From the article on Hyperliquid's SpaceX perpetual futures, copy out the passage from "The platform generated" to "problem to solve.".
═════ EXCERPT PROVIDED
Hyperliquid processed $1.4 billion in SpaceX perpetual futures on IPO day without owning a single share, while three of crypto's largest exchanges canceled their tokenized products after failing to source enough stock.
Hyperliquid processed $1.4 billion in SpaceX perpetual futures on IPO day without owning a single share, while three of crypto's largest exchanges canceled their tokenized products after failing to source enough stock.

Hyperliquid cleared $1.4 billion in SpaceX perpetual futures on the company's Nasdaq debut, while Binance, Bybit and Bitget canceled their tokenized SpaceX products after failing to secure enough shares.
"The perps are leading and so far those that have been listed before IPOs have done a pretty damn good job," David Schamis, founding partner at Atlas Merchant Capital and CEO of Hyperliquid Strategies, said.
More than 7 million SPCX perpetual contracts changed hands on Hyperliquid on June 12, with prices ranging from $153 to $180 before SpaceX's first trade printed at $150, according to exchange data compiled by CNBC. The stock closed at $160.95, giving the company a market capitalization above $2.1 trillion. About 500 million shares traded on Nasdaq for roughly $80 billion in equity volume, meaning Hyperliquid's perp volume represented about 1.7% of the primary market.
The episode exposed a structural weakness in tokenized equity products that rely on real-share custody. Bybit, Binance and Bitget had offered SpaceX exposure through xStocks, a Kraken product that converts real equities into blockchain tokens, but received no IPO allocation. A separate platform, preStocks, sold exposure to SpaceX shares only for buyers to discover a 180-day lockup after trading opened. Synthetic perpetual futures face no such constraints because they track price through funding rates rather than requiring underlying shares.
Hyperliquid's SPCX contract is part of its HIP-3 ecosystem, which posted $18.8 billion in cumulative volume across stock perpetuals in the first half of June, outpacing WTI and Brent crude perpetuals on the same platform. The exchange's native token, HYPE, gained roughly 10% on IPO day and is up more than 150% year to date, according to CoinMarketCap data.
The platform generated more than $15.6 million in fees during the past week, making it the third-largest protocol by weekly fees behind only stablecoin issuers Tether and Circle, according to DefiLlama data.
The structural divide
The three exchanges that canceled on SpaceX day relied on a model that requires sourcing real shares before issuing tokenized equivalents. When xStocks received no IPO allocation, all three platforms collapsed simultaneously. Hyperliquid's synthetic model, which uses funding rate mechanisms to track the underlying price, had no allocation problem to solve.
"The bankers priced it perfectly — not too high, not too low," Jared Dillian, author of the Daily Dirtnap, said of the SpaceX IPO. "You want a little bit of a pop on the IPO to reward shareholders but if it's too big a pop, SpaceX would have left money on the table."
══════════
═════ DATASET
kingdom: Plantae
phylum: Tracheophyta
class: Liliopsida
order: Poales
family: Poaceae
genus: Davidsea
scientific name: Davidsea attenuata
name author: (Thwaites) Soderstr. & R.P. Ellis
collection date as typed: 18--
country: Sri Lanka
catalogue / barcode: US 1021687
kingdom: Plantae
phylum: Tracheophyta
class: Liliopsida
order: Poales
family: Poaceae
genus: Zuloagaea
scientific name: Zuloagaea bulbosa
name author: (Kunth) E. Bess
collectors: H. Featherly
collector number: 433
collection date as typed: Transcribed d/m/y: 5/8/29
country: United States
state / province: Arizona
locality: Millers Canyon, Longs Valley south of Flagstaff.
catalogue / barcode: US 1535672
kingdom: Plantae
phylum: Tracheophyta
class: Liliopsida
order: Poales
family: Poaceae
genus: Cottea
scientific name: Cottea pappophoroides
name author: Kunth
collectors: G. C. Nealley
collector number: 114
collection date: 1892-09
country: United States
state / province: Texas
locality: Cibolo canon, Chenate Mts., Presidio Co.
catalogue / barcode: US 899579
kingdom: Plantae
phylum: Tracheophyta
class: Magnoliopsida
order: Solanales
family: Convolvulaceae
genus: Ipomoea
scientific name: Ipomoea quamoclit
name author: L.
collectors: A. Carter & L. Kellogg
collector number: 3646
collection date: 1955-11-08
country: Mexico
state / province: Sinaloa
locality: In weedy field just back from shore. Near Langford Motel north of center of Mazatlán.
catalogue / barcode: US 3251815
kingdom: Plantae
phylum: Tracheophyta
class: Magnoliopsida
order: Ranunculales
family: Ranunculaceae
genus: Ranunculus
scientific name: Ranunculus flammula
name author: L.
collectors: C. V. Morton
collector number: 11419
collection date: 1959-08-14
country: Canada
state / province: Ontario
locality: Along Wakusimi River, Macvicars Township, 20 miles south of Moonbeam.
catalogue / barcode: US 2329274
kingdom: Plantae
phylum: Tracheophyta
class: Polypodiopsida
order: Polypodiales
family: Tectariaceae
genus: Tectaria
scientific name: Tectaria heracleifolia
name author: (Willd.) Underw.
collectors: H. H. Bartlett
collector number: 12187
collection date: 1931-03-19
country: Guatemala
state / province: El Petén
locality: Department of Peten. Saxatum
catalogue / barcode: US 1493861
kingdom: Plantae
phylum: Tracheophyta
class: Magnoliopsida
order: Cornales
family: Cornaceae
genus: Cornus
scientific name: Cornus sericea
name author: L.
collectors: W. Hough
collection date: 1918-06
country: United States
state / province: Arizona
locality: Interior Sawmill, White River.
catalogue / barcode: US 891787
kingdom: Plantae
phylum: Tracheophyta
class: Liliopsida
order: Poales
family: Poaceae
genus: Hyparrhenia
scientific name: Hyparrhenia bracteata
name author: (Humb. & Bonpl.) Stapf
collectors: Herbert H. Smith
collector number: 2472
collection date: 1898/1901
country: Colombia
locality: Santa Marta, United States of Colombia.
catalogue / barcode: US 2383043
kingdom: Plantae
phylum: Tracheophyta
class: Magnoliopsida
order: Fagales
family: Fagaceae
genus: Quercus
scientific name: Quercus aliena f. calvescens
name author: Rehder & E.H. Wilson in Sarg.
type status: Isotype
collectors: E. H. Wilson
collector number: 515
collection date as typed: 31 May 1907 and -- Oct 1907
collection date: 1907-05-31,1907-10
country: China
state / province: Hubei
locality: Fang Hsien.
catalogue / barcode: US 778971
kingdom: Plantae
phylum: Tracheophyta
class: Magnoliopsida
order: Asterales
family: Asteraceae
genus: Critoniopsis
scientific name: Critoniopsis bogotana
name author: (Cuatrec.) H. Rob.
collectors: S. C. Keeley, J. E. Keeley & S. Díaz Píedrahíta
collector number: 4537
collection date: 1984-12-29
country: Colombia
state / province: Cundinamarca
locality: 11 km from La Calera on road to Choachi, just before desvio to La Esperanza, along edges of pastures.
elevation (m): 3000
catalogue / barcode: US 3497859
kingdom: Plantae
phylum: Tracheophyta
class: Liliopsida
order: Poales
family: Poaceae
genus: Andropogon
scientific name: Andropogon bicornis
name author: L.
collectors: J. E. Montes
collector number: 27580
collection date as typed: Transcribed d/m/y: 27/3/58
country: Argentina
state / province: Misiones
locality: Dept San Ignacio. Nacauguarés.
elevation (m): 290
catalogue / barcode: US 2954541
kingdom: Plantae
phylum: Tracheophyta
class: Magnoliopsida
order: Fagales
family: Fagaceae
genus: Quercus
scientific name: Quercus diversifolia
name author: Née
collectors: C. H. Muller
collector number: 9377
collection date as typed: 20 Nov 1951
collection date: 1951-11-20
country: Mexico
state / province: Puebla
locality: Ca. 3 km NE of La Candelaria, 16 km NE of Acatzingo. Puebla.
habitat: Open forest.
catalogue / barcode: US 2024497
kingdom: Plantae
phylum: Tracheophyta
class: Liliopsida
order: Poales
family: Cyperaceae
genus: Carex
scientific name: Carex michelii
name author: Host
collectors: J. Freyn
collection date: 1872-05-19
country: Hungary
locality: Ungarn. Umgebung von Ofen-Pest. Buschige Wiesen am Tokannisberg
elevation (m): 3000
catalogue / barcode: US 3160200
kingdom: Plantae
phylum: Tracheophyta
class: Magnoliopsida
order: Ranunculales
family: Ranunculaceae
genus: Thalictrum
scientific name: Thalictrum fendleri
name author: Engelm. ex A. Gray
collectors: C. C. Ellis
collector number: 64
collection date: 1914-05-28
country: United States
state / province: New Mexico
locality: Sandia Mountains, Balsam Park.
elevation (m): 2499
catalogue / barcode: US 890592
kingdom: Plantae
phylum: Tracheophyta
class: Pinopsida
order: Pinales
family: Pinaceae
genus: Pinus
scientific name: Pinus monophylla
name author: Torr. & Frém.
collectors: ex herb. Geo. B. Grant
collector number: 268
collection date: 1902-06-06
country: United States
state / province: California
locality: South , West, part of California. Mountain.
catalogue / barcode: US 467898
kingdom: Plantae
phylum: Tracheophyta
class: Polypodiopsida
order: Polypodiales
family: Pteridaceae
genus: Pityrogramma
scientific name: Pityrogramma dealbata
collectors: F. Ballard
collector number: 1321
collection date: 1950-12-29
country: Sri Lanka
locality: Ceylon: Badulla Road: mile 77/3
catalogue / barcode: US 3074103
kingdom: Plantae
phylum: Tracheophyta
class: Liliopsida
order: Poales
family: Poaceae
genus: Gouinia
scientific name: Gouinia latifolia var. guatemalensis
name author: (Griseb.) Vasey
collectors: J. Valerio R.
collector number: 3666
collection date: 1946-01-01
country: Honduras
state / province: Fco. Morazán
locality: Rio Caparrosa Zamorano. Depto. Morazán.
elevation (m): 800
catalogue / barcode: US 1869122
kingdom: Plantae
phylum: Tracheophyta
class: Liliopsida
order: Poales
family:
══════════
# RESULT FOR THIS TASK
The platform generated more than $15.6 million in fees during the past week, making it the third-largest protocol by weekly fees behind only stablecoin issuers Tether and Circle, according to DefiLlama data.
The structural divide
The three exchanges that canceled on SpaceX day relied on a model that requires sourcing real shares before issuing tokenized equivalents. When xStocks received no IPO allocation, all three platforms collapsed simultaneously. Hyperliquid's synthetic model, which uses funding rate mechanisms to track the underlying price, had no allocation problem to solve.